Stored records>
::::::::

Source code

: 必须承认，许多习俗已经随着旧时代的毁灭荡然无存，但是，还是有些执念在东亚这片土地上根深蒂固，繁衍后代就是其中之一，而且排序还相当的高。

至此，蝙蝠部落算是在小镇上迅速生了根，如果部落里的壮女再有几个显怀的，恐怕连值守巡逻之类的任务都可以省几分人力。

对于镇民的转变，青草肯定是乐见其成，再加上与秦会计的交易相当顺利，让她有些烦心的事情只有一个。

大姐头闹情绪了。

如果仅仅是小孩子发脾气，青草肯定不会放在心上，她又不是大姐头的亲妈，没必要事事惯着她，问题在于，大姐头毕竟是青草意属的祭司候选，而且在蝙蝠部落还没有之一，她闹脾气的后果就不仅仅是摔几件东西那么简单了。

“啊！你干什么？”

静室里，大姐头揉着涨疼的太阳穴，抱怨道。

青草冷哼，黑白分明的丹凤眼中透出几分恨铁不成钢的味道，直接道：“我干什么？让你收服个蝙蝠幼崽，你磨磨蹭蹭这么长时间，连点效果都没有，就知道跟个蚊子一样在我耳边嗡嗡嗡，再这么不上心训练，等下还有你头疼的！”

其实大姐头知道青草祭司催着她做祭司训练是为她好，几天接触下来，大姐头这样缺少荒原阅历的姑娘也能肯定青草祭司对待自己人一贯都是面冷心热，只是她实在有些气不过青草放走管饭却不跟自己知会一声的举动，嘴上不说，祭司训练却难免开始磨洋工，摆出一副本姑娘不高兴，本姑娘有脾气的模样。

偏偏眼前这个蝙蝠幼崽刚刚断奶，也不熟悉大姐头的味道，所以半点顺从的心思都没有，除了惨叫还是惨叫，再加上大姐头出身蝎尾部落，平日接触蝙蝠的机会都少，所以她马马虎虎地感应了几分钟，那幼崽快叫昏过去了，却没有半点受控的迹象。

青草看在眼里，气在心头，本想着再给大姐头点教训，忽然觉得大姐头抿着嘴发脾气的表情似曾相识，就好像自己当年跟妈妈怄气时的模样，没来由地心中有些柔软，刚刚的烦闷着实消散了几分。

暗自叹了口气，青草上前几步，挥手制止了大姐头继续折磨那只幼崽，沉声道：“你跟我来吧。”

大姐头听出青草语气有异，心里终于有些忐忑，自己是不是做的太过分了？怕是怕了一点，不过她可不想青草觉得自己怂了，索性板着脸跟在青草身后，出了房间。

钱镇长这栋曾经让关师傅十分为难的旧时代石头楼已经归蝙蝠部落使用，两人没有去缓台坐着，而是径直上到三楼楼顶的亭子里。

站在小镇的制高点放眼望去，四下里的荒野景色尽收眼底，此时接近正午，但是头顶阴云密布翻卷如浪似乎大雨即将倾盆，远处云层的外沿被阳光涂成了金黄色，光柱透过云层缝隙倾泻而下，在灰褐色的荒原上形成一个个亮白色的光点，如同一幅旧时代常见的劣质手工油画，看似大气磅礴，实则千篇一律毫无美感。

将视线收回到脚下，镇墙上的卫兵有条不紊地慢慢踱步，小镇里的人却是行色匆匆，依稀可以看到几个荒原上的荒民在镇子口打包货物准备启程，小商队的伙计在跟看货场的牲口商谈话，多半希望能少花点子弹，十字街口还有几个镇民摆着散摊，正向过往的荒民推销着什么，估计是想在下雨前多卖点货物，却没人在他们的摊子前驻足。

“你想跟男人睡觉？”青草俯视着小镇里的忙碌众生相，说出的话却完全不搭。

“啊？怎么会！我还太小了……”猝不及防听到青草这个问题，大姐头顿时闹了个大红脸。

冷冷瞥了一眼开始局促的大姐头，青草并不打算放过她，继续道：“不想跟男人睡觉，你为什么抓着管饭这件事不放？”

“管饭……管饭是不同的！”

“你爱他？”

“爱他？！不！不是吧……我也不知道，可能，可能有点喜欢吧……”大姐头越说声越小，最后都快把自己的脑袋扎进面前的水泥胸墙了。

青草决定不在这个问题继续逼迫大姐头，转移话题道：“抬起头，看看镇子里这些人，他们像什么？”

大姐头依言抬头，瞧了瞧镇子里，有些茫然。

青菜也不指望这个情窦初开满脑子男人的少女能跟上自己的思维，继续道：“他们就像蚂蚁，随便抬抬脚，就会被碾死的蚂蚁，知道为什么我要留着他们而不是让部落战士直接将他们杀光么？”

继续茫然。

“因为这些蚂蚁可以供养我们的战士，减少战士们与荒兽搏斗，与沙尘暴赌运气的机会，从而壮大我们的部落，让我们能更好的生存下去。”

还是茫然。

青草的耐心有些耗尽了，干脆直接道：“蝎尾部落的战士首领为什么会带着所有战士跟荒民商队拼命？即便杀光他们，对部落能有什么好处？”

::::::::

Assignment> Make an exact copy of every line from the one with "青草看在眼里，气在心头，本想" to the end of the data, with the first and last of those lines included.

The answer>
青草看在眼里，气在心头，本想着再给大姐头点教训，忽然觉得大姐头抿着嘴发脾气的表情似曾相识，就好像自己当年跟妈妈怄气时的模样，没来由地心中有些柔软，刚刚的烦闷着实消散了几分。

暗自叹了口气，青草上前几步，挥手制止了大姐头继续折磨那只幼崽，沉声道：“你跟我来吧。”

大姐头听出青草语气有异，心里终于有些忐忑，自己是不是做的太过分了？怕是怕了一点，不过她可不想青草觉得自己怂了，索性板着脸跟在青草身后，出了房间。

钱镇长这栋曾经让关师傅十分为难的旧时代石头楼已经归蝙蝠部落使用，两人没有去缓台坐着，而是径直上到三楼楼顶的亭子里。

站在小镇的制高点放眼望去，四下里的荒野景色尽收眼底，此时接近正午，但是头顶阴云密布翻卷如浪似乎大雨即将倾盆，远处云层的外沿被阳光涂成了金黄色，光柱透过云层缝隙倾泻而下，在灰褐色的荒原上形成一个个亮白色的光点，如同一幅旧时代常见的劣质手工油画，看似大气磅礴，实则千篇一律毫无美感。

将视线收回到脚下，镇墙上的卫兵有条不紊地慢慢踱步，小镇里的人却是行色匆匆，依稀可以看到几个荒原上的荒民在镇子口打包货物准备启程，小商队的伙计在跟看货场的牲口商谈话，多半希望能少花点子弹，十字街口还有几个镇民摆着散摊，正向过往的荒民推销着什么，估计是想在下雨前多卖点货物，却没人在他们的摊子前驻足。

“你想跟男人睡觉？”青草俯视着小镇里的忙碌众生相，说出的话却完全不搭。

“啊？怎么会！我还太小了……”猝不及防听到青草这个问题，大姐头顿时闹了个大红脸。

冷冷瞥了一眼开始局促的大姐头，青草并不打算放过她，继续道：“不想跟男人睡觉，你为什么抓着管饭这件事不放？”

“管饭……管饭是不同的！”

“你爱他？”

“爱他？！不！不是吧……我也不知道，可能，可能有点喜欢吧……”大姐头越说声越小，最后都快把自己的脑袋扎进面前的水泥胸墙了。

青草决定不在这个问题继续逼迫大姐头，转移话题道：“抬起头，看看镇子里这些人，他们像什么？”

大姐头依言抬头，瞧了瞧镇子里，有些茫然。

青菜也不指望这个情窦初开满脑子男人的少女能跟上自己的思维，继续道：“他们就像蚂蚁，随便抬抬脚，就会被碾死的蚂蚁，知道为什么我要留着他们而不是让部落战士直接将他们杀光么？”

继续茫然。

“因为这些蚂蚁可以供养我们的战士，减少战士们与荒兽搏斗，与沙尘暴赌运气的机会，从而壮大我们的部落，让我们能更好的生存下去。”

还是茫然。

青草的耐心有些耗尽了，干脆直接道：“蝎尾部落的战士首领为什么会带着所有战士跟荒民商队拼命？即便杀光他们，对部落能有什么好处？”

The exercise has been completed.